Depremin hemen ardından Vali ile Belediye bir türlü bir araya gelip koordineli çalışamamıştı. Deprem ve sonrası sürecin en tartışmalı konusu olan bu mevzu gündemi de bir hayli meşgul etmişti.

 

Her platformda sorulan bu soruları Vali Karaloğlu cephesi, “Biz davet ediyoruz onlar gelmiyor” şeklinde cevap verirken. Başkan Kaya ise genelde sessizliğini koruyordu. Bu olaylardan sonra Vali ile Belediye Başkanı daha birkaç kez bir araya geldi ama bir araya gelişleri genelde ‘mecburiyetten’ idi. Bir türlü Van halkının beklediği o ‘takım oyunu’ oynanmadı Van’da.

 

Çocuk da değiliniz nihayetinde arada büyük bir görüş farkı olduğunu biliyoruz, ama mevzu memleket olunca bu soğukluğun bu kadar da olmaması gerekiyordu hani.

 

Neyse… Sonraki süreçte ise Bekir Kaya KCK operasyonları kapsamında gözaltına alındı.

 

Bu tutuklama ile birlikte ‘koordinasyonsuzluk’ mevzusu rafa kaldırıldı başka şeyler konuşulmaya başladı. Sonra bu soğukluk Vali Karaloğlu’nun Bekir Kaya’nın tahliye olduğu gün hem twitter üzerinden hem de telefonla kendisine ‘Geçmiş olsun’ dileklerini iletmesiyle yumuşadı. Ama sonra gördük ki bu yumaşama sadece Vali ve halk nezdinde olmuş. Yani Bekir Başkan cephesinde o soğukluk bitmemiş.

 

Bunu nerden mi anladık?
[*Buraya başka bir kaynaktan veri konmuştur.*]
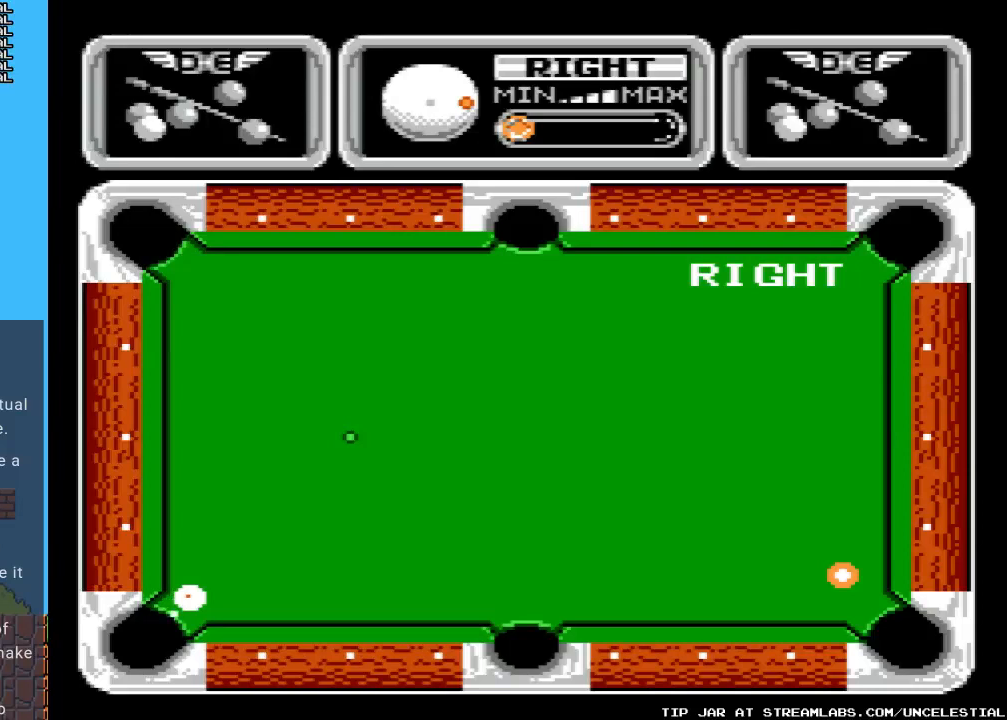
{"buttons": ["DPAD_LEFT"], "events": []}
Vali Karaloğlu belki de tartışmalı bir karara imza atarak hatta kendi açısından riske girerek Kaya çıkar çıkmaz görevinin başına dönmesi ile ilgili kararı imzaladı ve Başkanın hemen işine başlamasını sağladı.

 

Karaloğlu bunu yapmayabilirdi. İsterse görevini yeniden iade etmeyebilirdi ki biz bunun örneğini Vali Karaloğlu’nun yeni görev yeri olan Bursa’da da gördük. Hatta Vali Karaloğlu’nun Bursa’ya atanması, önceki Vali Şahabettin Harbut’un ise merkezi çekilmesi sırasında gündeme de gelmişti böyle bir konu. Şöyle ki: Eski Bursa Valisi Şahabettin Harbut döneminde hakkındaki yolsuzluk suçlamaları nedeniyle savcılıkça ifadesi alındıktan sonra çıkarıldığı mahkemece tutuksuz yargılanmak üzere serbest bırakılan Gemlik’in CHP’li Belediye Başkanı Fatih Mehmet Güler, Harput’un onayı olmadığı için görevine geri dönememişti.

 

Harput’un merkeze çekilmesiyle birlikte bu konu tüm Bursa’da yeniden konuşulmaya başlandı ve Karaloğlu’nun eski başkan Güler’e görevini iade edeceği konusu yeniden gündeme geldi.

 

Yani Karaloğlu Bursa’da Güler’e de umut oldu. Şimdi dönelim konumuza, tüm bu cesur adımlara rağmen ne Bekir Başkan’ın Vali Karaloğlu’na bir teşekkürü ne de nezaket ziyareti oldu.

 

Bununla da sınırlı kalmadı Vali Karaloğlu’nun Van’dan Bursa’ya atama kararının ardından yedi cihan arayıp “Güle güle” dedi, helallik istedi, ama Belediye cephesi bunu da yapmadı.

 

Karaloğlu’nun gitmeye yakın bunu dillendirdiğini ve Başkan Kaya’nın kendisini tek bir kere aramadığını ve kendisinin onunla ilgili iyi niyetine rağmen kendisinin hiç bu yönde yaklaşım göstermediğini yakın çevresi ile paylaştığını da biliyorum.

 

Hatta Karaloğlu’nun veda gecesinde AK Parti Van Milletvekili Burhan Kayatür de Vali ile ilgili konuşmasının son bölümünde tam da bu noktaya vurgu yaptı. Kayatürk o konuşmasında Şehrivan’ın da satırlarına yansıyan şu ifadelere yer vermişti, “Ben Sayın Vali’miz ile görüştüm. ‘Belediye Başkanımızı ve arkadaşlarını çağırdınız mı?’ diye bir soru yönelttim. O da ‘Evet davet ettim fakat ne bugüne kadar bana hayırlı olsun dediler ne de hoşça kalın demek için buraya geldiler.’ Dedi. Fakat ben çok iyi hatırlıyorum ki Vali’miz ilk geldiği sıralarda BDP siyaseti ve parti ekibi ile çok sıcak bir temas içinde olduğu ile ilgili eleştiriler almıştı. Aynı zamanda Belediye Başkanımız örgüt üyesi olarak sayılması sebebi ile yargılandığı sıralarda cezaevinden çıktığı gün büyük bir cesaret gösterip arayarak ‘Gel imzanı at seni hemen başlatayım’ dedi. Keşke bugün onlarda bizim yanımızda olsaydı Sayın Vali’mizi hep birlikte uğurlasaydık diye düşünüyorum.” dedi.

 

Belli ki milletvekili Kayatürk de bu durumdan oldukça şikayetçiydi…

 

***

 

Üstelik bu konudan şikayet eden isimler bununla bitmiyor.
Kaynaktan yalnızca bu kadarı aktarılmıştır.